In order for a vehicle to go hypersonic with an air-breathing engine, aerospace engineers turn to scramjets — engine designs where the air and fuel travels through the combustor at a supersonic rate. The main challenge in improving these engines is that there’s a very small window of time to complete the burn before the air and fuel has exited the engine.
That’s why the advanced tools available at Zucrow Labs are so important to further development. Slabaugh, a leader in the field of laser-based combustion diagnostics, helped develop Purdue’s competitive arsenal of laser sources and highspeed detection equipment. Special quartz-based windows replace a portion of the combustor shell, allowing researchers to directly observe the combustion happening inside an engine.
But before Slabaugh could test a scramjet, he needed something that would simulate its operating environment. Wind tunnel systems that supply air from a heat exchanger, Slabaugh says, top out at about 1,500 degrees Fahrenheit. This is roughly equivalent to Mach 4 flight conditions.
To test hypersonic engines, you need to feed it with a rocket.
Slabaugh says the most straightforward approach is to build a free jet tunnel, which is large enough to test an entire vehicle. Two of these exist in the U.S., one each belonging to NASA and the Air Force.
"In a free jet, you basically have a massive, massive rocket engine that produces high temperature, high pressure air that corresponds to whatever your Mach number is," Slabaugh says. "The crazy thing about that is the scale of these tunnels. They require huge infrastructure to operate, which can also make it prohibitively expensive to test novel, high-risk concepts."

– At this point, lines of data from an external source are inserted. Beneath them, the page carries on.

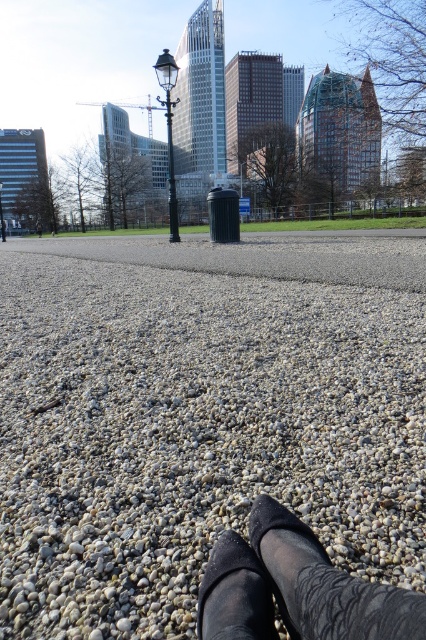
Question: Does gray pebbled gravel at center appear on the left side of black fabric shoes at center?

Choices:
 (A) yes
 (B) no

Answer: (A)

Question: Can you confirm if black fabric shoes at center is smaller than black suede shoe at lower center?

Choices:
 (A) yes
 (B) no

Answer: (B)

Question: Which point is closer to the camera?

Choices:
 (A) black fabric shoes at center
 (B) gray pebbled gravel at center

Answer: (A)

Question: Among these points, which one is nearest to the camera?

Choices:
 (A) (198, 628)
 (B) (37, 582)
 (C) (399, 628)

Answer: (C)

Question: Based on their relative distances, which object is farther from the black fabric shoes at center?

Choices:
 (A) gray pebbled gravel at center
 (B) black suede shoe at lower center

Answer: (A)

Question: Can you confirm if gray pebbled gravel at center is positioned to the right of black suede shoe at lower center?

Choices:
 (A) yes
 (B) no

Answer: (B)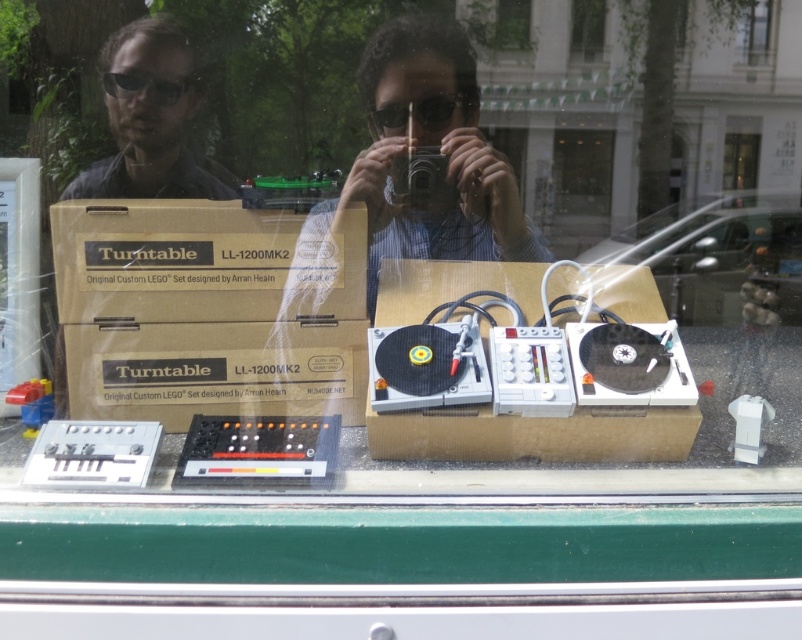
Question: Which object is the farthest from the black plastic goggles at center?

Choices:
 (A) clear glass window at upper center
 (B) white cardboard box at center
 (C) black plastic goggles at upper left
 (D) brown cardboard at center

Answer: (A)

Question: Is black plastic goggles at upper left positioned in front of clear glass window at upper center?

Choices:
 (A) no
 (B) yes

Answer: (B)

Question: Is black plastic goggles at center thinner than clear glass window at upper center?

Choices:
 (A) no
 (B) yes

Answer: (A)

Question: Is brown cardboard at center below clear glass window at upper center?

Choices:
 (A) yes
 (B) no

Answer: (A)

Question: Which point is farther to the camera?

Choices:
 (A) black plastic goggles at center
 (B) clear glass window at upper center
 (C) black plastic goggles at upper left
 (D) brown cardboard at center

Answer: (B)

Question: Which point is farther from the camera taking this photo?

Choices:
 (A) (768, 19)
 (B) (393, 131)

Answer: (A)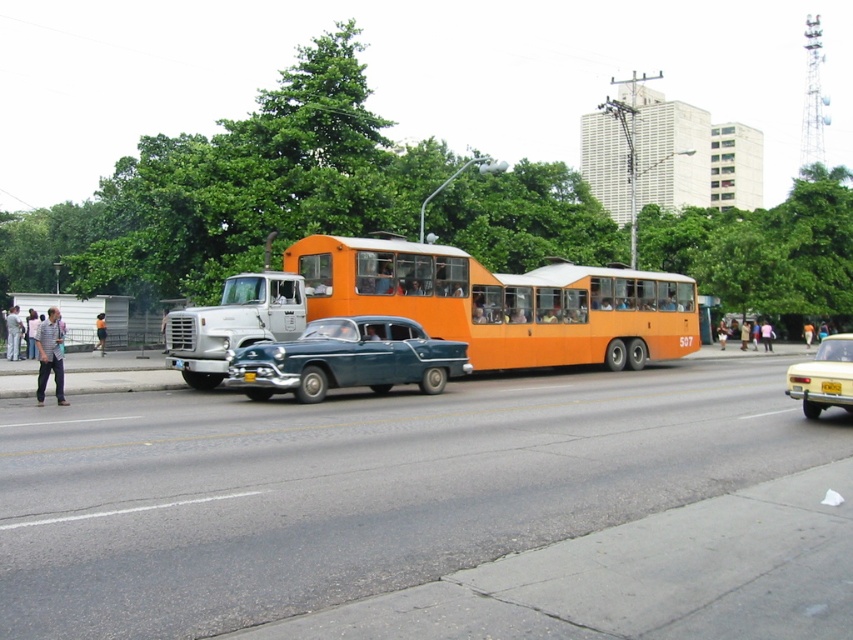
Question: Which point is farther to the camera?

Choices:
 (A) (97, 324)
 (B) (640, 342)
 (C) (383, 358)

Answer: (A)

Question: Which point is farther from the camera taking this photo?

Choices:
 (A) (305, 392)
 (B) (38, 336)
 (C) (10, 353)
 (D) (836, 353)

Answer: (C)

Question: Does light blue jeans at left have a larger size compared to orange fabric shirt at center?

Choices:
 (A) no
 (B) yes

Answer: (B)

Question: Which object is farther from the camera taking this photo?

Choices:
 (A) yellow metallic license plate at center
 (B) orange matte bus at center
 (C) light blue jeans at left

Answer: (C)

Question: Does shiny blue sedan at center appear on the left side of light blue jeans at left?

Choices:
 (A) yes
 (B) no

Answer: (B)

Question: Can you confirm if shiny blue sedan at center is thinner than yellow metallic license plate at center?

Choices:
 (A) yes
 (B) no

Answer: (B)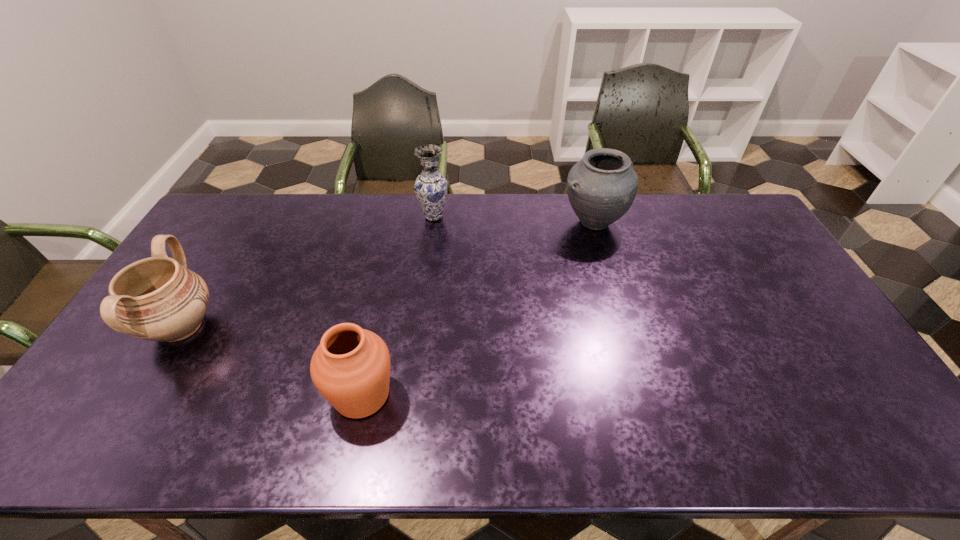
This screenshot has width=960, height=540. Find the location of `vase`. vase is located at coordinates (430, 187).

The width and height of the screenshot is (960, 540). What are the coordinates of `the rightmost object` in the screenshot? It's located at (601, 187).

This screenshot has height=540, width=960. I want to click on the farthest urn, so click(x=601, y=187).

Identify the location of the leftmost urn. (157, 299).

Image resolution: width=960 pixels, height=540 pixels. Find the location of `the second urn from left to right`. the second urn from left to right is located at coordinates (351, 367).

Locate an element on the screen. This screenshot has height=540, width=960. vacant space situated on the back of the vase is located at coordinates (437, 194).

The width and height of the screenshot is (960, 540). I want to click on free space located 0.340m on the left of the rightmost urn, so click(x=466, y=222).

This screenshot has height=540, width=960. What are the coordinates of `free space located 0.330m on the front-facing side of the leftmost object` in the screenshot? It's located at (336, 327).

Where is `free region located 0.050m on the left of the second urn from left to right`? The width and height of the screenshot is (960, 540). free region located 0.050m on the left of the second urn from left to right is located at coordinates (306, 395).

I want to click on vase that is at the far edge, so click(x=430, y=187).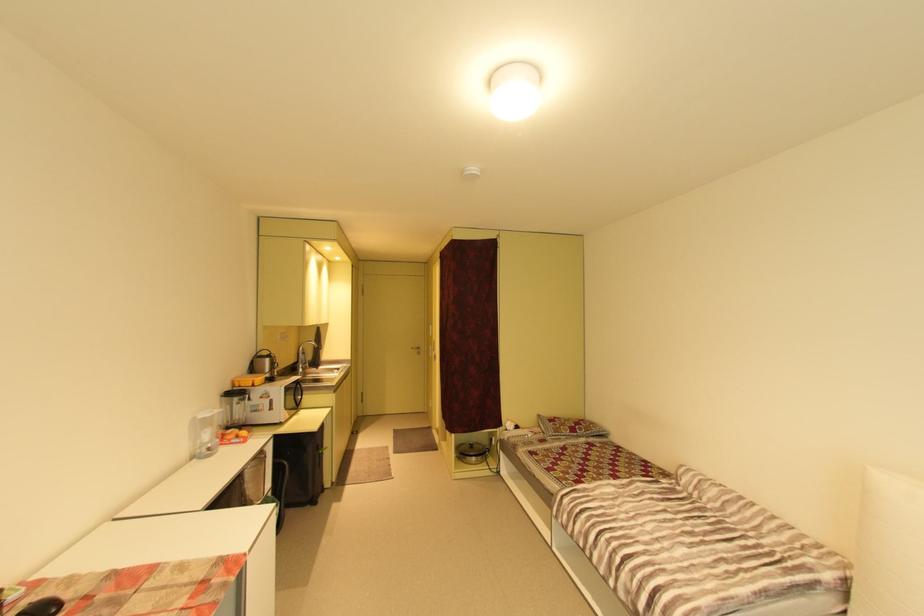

In a direct-connect rig like the kind at Purdue, researchers test just the internal scramjet engine components by connecting the rocket, called a vitiating air heater, into the engine’s air inlet.
"Our direct-connect system allows us to replicate hypersonic conditions in a much smaller configuration, so we don’t have to run a facility that’s quite so large as a free jet. As a way to build confidence in your propulsion system design without having to run tests that are that expensive, we extract the isolator, combustor and expansion sections and we effectively replicate the flow that’s going in and the flow that’s going out," Slabaugh says.
The vitiator works like a rocket, by reacting hydrogen and oxygen and producing high-temperature water vapor. That rocket exhaust is supplemented with enough nitrogen and oxygen to simulate atmospheric air before it enters the scramjet combustor. A vacuum system, called an ejector, is attached downstream of the combustor to replicate the exhaust-side airflow at high altitude. Computational methods used during data analysis compensate for the effects of the moisture that the vitiator introduces to the system.
This rig, like the other propulsion test stands at Zucrow, lives in an isolated test cells with 20-inchthick reinforced concrete walls and steel explosion-proof doors.
It’s also loud. When Slabaugh and his students first fired up this new rig in May 2022, the sound vibrations were literally rattling electronic component boards apart inside the datalogging computers. "We learned an important lesson about the resilience of our electronics that day and had to make a few adjustments," said Slabaugh.
The repaired computers have been relocated to the other side of the thick concrete walls of the test cells. They now live in the same room as the laser diagnostics equipment that serves as a cornerstone of Purdue’s combustion research program — a safe space from the harsh testing environment.
Purdue is the only academic institution to stand up this type of testing capability. Despite the challenges, Slabaugh is excited to have the scramjet test stand operating. "Our team always finds a way forward, because we are committed to working these fundamental, relevant problems at scale."
Any setbacks they face day to day are taken in stride.
"I come to work and shoot lasers at fire," he says with a smile. "I can’t complain."